Wagen 237
Büssing E2U 62S (Präsident 14R)
Aus meinem Leben
Gestatten, ich bin die Zierde der Traditionsbus Berlin, Präsident 14R, mit der Wagennummer 237...
Nie hätte ich gedacht, dass ich die Jahrtausendwende erleben und dann noch in die Hände so lieber netter Bengels gelangen würde, die mich hegen und pflegen und sorgsam mit mir umgehen - mit anderen Worten, mich schonend fahren. Welchem Autobus ist es schon vergönnt, über 40 Jahre alt zu werden?
Ja, ich bin ein Büssing E2U 62S, ein sogenannter »Präsident 14R«, am Beginn meines Lebens noch mit Schaffnersitz, damals das Modernste vom Modernen für großstädtischen Verkehr auf stark frequentierten Linien. Mein elegant-freundliches Gesicht mit den erstmals verwendeten »Panoramascheiben« fiel unter den bis dahin üblichen Berliner D2U- und E2U-Artgenossen sehr auf - fast genauso wie die um 1962 noch in den Westsektoren Berlins überall herumfahrenden westdeutschen »Solidaritätsbusse«.
Obwohl ich doch so elegant und schön aussehe und meine Jungs mich deshalb auch heute noch so lieben, schimpften damals vor vier Jahrzehnten viele Berlinerinnen und Berliner über mich und meine Brüder vom Stamme »Präsident 14R«. Als ich am 31. Januar 1962 zugelassen wurde, verfügte ich über nur 28 Sitzplätze, bot aber 85 Stehplätze. Im Gegensatz also zu den Doppeldeckern, die nur 90 Personen befördern konnten, passten 113 Menschen in meinen Bauch, die meisten allerdings stehend, dicht gedrängt auf meiner riesigen Heckplattform oder im Gang zwischen Schaffnersitz und Fahrerplatz. Was die sitzplatz-verwöhnten Berliner aber am meisten empörte, war, dass mein Schaffner saß und sie als Fahrgäste stehen sollten. Deshalb hatten meine Brüder und ich auch beim Fahrpersonal »einen gewaltigen Stein im Brett«.

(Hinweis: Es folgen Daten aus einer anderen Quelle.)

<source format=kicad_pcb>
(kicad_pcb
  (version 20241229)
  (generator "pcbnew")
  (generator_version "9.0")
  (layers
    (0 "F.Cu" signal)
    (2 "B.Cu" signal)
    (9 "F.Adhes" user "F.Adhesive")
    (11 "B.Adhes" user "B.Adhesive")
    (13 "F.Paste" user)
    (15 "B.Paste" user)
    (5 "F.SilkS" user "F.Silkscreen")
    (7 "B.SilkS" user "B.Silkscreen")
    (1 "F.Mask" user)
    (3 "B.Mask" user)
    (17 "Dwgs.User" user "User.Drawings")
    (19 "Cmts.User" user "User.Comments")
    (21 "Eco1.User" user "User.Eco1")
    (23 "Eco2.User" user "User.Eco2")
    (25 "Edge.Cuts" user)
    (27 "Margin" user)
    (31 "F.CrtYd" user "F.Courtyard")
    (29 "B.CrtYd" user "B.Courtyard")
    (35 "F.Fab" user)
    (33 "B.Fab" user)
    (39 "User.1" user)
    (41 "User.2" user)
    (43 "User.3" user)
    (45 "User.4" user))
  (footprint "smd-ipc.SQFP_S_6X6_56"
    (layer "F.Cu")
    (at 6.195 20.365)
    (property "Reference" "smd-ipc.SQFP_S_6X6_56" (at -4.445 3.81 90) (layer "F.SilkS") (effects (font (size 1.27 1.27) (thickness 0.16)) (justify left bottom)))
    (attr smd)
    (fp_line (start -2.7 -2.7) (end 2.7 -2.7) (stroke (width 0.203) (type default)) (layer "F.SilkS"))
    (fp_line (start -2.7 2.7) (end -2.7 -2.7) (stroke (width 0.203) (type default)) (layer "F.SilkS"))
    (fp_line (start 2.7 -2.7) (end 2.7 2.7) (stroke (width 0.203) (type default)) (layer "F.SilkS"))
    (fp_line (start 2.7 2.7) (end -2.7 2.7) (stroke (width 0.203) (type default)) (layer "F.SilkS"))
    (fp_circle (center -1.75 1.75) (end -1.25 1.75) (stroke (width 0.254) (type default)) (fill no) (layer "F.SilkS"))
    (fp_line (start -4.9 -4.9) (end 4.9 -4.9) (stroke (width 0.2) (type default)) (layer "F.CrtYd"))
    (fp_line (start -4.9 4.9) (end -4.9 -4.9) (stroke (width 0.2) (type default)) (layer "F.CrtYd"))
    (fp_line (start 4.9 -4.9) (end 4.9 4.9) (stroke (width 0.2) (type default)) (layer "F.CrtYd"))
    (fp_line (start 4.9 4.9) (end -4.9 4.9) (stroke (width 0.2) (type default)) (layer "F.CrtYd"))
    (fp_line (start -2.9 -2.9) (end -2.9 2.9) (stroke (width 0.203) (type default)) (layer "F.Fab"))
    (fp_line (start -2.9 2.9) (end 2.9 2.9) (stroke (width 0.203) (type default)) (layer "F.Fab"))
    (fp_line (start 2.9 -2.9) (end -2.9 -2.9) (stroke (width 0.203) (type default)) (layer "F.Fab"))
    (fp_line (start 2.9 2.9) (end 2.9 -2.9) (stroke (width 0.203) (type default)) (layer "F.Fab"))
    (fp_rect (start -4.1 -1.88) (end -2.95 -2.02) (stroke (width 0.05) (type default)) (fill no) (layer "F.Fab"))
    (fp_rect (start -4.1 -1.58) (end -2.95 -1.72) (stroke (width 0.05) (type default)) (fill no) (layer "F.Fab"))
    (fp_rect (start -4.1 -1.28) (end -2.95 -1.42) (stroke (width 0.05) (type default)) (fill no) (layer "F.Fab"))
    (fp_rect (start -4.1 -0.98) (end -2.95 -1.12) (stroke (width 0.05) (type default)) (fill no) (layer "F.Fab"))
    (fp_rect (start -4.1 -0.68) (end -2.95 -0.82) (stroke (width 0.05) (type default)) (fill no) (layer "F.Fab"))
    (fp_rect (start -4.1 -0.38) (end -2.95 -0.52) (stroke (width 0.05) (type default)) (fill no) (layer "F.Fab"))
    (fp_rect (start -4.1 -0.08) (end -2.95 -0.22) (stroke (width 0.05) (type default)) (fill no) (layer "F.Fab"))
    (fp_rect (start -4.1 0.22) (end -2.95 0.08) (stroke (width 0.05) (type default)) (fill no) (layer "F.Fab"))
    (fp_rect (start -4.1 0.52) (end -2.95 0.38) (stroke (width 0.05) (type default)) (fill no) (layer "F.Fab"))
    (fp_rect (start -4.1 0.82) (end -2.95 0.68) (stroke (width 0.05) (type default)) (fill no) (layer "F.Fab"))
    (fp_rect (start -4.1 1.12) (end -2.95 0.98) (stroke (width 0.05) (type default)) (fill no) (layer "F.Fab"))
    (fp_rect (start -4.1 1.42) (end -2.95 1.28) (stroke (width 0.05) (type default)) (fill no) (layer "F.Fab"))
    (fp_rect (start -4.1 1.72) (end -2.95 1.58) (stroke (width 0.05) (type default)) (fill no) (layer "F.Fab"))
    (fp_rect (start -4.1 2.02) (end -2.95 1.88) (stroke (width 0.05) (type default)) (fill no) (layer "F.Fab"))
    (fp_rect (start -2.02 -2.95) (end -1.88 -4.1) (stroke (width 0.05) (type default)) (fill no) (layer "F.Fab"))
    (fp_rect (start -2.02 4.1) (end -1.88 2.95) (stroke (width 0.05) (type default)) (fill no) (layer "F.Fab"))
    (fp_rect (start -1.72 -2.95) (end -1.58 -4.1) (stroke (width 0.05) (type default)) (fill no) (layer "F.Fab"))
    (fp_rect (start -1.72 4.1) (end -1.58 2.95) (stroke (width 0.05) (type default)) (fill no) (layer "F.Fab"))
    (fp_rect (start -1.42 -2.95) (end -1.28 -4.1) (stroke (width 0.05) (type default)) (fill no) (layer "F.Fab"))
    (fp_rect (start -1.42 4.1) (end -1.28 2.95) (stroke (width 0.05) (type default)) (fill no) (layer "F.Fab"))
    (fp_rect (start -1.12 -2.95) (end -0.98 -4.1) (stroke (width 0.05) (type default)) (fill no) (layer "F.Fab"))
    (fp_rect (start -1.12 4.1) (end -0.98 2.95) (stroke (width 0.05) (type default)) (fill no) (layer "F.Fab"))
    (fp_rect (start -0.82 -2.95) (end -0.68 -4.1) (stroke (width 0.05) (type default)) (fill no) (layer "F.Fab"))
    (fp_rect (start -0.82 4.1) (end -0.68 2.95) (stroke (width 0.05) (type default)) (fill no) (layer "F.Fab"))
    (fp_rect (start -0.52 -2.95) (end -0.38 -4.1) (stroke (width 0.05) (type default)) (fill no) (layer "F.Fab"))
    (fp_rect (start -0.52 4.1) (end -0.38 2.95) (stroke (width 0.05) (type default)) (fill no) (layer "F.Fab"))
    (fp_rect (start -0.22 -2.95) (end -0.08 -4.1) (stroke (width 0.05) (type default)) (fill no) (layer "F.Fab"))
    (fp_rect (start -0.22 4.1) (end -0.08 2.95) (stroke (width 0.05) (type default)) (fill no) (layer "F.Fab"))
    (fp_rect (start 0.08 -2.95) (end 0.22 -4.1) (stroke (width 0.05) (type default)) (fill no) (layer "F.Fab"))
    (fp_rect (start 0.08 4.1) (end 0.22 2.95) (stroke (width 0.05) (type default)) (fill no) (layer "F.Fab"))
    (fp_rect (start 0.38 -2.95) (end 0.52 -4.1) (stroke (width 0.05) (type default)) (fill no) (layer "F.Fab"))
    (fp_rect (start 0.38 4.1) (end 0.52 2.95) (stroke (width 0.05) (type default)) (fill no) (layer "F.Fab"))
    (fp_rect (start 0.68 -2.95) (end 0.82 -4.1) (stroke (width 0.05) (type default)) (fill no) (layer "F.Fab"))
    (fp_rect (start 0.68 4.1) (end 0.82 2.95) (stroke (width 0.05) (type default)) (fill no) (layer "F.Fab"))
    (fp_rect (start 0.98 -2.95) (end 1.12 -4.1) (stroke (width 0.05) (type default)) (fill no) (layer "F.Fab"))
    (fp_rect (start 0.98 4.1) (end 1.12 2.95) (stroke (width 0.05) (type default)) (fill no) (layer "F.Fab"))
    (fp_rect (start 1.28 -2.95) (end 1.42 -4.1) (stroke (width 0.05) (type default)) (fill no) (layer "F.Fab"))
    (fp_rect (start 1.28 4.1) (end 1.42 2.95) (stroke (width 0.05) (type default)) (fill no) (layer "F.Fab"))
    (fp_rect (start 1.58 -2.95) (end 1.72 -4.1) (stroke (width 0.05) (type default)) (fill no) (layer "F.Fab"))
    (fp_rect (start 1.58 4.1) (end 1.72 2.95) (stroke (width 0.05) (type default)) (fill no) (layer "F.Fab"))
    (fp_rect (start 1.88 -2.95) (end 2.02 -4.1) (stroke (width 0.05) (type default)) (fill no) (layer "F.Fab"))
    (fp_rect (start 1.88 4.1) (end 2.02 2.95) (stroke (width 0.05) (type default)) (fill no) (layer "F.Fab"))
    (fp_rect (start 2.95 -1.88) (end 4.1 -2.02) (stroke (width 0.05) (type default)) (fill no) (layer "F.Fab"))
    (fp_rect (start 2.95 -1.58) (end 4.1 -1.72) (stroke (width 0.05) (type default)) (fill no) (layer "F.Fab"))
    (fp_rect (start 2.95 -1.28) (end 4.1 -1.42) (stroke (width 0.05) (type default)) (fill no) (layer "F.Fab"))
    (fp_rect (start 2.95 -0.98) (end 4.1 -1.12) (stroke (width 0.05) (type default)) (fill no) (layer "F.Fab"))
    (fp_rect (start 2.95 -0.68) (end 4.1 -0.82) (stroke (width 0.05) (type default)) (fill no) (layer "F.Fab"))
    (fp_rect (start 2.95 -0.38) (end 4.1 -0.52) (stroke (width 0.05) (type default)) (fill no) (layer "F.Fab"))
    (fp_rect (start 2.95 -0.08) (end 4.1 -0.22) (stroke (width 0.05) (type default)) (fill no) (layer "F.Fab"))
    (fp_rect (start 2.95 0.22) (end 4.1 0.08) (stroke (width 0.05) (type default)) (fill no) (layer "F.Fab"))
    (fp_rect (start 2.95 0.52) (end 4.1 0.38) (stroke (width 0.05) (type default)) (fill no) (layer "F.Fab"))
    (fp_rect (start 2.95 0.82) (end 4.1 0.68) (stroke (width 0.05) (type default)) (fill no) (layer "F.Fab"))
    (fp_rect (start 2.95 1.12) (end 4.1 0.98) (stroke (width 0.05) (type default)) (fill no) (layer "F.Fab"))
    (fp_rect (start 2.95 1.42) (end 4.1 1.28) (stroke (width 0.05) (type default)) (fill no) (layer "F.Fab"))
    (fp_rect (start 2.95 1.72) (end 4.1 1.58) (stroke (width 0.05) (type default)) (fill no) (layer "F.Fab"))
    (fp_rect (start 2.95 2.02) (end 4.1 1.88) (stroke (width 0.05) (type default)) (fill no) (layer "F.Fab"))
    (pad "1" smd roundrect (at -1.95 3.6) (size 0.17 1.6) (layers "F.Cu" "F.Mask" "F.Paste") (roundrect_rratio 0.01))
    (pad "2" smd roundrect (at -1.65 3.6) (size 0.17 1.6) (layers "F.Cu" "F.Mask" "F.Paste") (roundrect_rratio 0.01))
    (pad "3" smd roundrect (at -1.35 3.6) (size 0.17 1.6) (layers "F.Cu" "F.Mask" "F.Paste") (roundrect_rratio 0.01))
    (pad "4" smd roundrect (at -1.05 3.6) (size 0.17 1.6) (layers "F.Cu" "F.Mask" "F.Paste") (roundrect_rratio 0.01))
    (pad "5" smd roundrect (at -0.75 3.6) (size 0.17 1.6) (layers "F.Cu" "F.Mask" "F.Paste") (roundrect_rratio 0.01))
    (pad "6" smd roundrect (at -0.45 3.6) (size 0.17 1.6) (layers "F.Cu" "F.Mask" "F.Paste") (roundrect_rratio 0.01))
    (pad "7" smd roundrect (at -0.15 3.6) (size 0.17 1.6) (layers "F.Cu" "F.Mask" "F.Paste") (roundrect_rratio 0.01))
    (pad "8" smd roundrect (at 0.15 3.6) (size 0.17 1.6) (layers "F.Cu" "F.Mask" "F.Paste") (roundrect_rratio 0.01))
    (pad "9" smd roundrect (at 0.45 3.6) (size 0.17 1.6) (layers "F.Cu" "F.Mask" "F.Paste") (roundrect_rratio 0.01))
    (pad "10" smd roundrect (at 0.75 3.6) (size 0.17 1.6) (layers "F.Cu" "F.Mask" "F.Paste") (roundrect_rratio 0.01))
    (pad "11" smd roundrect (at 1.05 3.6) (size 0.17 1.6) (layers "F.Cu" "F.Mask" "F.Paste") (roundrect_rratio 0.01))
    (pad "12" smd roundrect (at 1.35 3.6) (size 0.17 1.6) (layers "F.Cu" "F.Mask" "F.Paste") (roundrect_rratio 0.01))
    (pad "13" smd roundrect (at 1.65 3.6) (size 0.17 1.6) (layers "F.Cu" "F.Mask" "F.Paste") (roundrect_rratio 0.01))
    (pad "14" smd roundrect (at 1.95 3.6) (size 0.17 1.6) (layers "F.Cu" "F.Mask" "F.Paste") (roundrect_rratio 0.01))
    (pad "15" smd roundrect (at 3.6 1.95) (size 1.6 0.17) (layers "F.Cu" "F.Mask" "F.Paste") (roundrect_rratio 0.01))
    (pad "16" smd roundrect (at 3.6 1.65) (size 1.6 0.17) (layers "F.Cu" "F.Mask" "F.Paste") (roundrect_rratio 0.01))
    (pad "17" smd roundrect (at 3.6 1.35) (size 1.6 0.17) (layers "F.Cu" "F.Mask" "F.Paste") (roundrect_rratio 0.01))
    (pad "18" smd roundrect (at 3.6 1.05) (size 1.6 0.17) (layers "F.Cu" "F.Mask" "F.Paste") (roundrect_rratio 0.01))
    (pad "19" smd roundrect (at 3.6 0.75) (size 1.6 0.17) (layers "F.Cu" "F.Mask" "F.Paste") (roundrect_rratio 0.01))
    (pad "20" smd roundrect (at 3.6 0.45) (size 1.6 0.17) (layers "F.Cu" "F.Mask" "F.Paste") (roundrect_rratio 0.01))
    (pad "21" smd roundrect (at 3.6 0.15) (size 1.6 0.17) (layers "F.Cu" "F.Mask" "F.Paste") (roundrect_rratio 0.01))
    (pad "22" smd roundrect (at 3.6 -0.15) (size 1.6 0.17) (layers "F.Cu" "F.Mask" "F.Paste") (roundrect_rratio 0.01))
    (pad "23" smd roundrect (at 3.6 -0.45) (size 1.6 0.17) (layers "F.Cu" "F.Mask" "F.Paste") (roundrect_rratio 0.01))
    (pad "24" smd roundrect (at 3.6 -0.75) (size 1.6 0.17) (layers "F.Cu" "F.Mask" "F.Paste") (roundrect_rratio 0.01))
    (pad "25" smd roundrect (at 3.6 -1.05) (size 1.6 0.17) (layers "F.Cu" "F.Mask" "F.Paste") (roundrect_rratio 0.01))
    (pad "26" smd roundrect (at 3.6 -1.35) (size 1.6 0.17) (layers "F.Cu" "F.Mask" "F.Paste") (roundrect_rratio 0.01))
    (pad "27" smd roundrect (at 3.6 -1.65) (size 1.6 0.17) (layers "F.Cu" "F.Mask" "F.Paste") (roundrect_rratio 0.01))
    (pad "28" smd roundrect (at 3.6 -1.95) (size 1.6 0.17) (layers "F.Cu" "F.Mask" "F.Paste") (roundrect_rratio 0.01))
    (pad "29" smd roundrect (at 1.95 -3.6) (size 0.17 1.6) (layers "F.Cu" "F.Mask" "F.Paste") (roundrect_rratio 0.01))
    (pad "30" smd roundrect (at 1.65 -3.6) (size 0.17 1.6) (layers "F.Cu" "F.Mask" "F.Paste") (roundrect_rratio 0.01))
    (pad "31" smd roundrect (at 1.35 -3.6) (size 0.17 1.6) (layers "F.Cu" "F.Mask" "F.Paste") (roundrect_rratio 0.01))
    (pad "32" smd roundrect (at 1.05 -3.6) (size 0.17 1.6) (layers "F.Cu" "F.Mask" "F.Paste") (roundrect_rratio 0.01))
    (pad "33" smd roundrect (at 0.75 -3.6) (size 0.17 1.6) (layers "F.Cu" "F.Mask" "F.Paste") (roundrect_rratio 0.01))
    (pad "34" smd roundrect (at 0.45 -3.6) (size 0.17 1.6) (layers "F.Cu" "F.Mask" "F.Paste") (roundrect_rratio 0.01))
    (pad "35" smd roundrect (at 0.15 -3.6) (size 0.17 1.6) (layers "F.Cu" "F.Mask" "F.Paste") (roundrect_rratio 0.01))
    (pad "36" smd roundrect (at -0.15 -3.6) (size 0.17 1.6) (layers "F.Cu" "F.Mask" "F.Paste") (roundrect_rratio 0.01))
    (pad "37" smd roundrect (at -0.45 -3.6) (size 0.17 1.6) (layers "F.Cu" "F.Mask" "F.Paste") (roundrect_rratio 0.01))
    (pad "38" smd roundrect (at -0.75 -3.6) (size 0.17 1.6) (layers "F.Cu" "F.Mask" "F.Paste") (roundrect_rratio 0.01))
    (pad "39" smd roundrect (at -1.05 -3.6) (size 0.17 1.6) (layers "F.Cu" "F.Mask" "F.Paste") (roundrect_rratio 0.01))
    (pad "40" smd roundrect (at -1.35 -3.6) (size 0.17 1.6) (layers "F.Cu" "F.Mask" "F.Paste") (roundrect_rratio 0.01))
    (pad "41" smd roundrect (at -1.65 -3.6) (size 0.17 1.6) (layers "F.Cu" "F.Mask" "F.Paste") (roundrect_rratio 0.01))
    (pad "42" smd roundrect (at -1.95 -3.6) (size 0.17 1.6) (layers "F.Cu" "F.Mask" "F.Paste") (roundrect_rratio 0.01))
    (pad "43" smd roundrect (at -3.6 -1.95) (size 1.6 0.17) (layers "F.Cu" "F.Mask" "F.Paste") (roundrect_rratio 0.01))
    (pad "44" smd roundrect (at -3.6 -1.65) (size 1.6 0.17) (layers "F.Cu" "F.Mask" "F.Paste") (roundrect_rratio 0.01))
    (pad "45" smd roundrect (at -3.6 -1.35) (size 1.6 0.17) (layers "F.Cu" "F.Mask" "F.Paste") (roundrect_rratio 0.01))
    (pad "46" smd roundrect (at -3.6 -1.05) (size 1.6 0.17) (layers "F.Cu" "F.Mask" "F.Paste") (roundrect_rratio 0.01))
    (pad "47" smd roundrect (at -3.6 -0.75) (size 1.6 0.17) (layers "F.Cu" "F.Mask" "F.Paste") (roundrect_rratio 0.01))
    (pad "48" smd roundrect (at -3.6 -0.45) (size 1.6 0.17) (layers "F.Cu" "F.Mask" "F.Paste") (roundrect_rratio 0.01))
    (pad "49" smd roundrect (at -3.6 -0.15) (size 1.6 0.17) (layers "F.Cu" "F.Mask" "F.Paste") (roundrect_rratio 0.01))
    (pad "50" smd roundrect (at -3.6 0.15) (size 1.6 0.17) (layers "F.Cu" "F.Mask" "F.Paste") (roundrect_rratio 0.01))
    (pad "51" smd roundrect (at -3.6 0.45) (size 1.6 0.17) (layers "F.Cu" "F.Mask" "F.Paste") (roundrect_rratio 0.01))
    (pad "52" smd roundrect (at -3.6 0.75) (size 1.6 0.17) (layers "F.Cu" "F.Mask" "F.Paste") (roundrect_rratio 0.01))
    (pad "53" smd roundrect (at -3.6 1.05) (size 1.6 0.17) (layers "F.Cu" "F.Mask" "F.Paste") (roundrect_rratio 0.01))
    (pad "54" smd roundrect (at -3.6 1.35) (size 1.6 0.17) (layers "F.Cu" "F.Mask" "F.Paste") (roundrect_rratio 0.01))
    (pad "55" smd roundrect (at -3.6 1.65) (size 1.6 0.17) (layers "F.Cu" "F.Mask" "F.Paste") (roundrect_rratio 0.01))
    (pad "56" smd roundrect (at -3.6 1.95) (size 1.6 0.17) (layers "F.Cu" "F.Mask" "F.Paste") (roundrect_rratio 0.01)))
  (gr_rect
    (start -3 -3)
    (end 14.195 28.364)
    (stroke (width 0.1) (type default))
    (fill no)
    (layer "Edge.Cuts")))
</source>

Die ersten Jahre meines Lebens arbeitete ich auf dem engen, verschachtelten Autobusbetriebshof Usedomer Straße in Wedding, wo meine Fahrer ganz schön aufpassen mussten, damit sie mit meinem langen Überhang hinten nirgendwo anstießen. Ich muss sagen, sie haben sich alle Mühe gegeben, auch wenn der eine oder andere mal über meine Bremse meckerte, die - auch erstmalig bei der BVG - eine reine Druckluftbremse war. Man musste eben gefühlvoll mit mir umgehen, dann tat ich alles, was meine Wagenführer von mir wollten. Die Freude der Schaffnerinnen und Schaffner, wenn sie mit mir Dienst tun durften, entschädigte mich ein wenig für die verbalen Grobheiten mancher Fahrgäste, mit denen ich bedacht wurde, wenn ich auf einer Doppeldecker-Linie eingesetzt wurde. Ein bisschen traurig war ich schon, dass nur wenige Leute anerkannten, dass bei mir fast nie jemand zurückbleiben musste, wenn ich mal auf dem 14er zwischen Alt-Heiligensee und Gesundbrunnen/Rügener Straße Dienst tat. Wie oft mussten die Menschen beim Doppeldecker bei Wind und Wetter wegen Vollbesetzung zurückbleiben...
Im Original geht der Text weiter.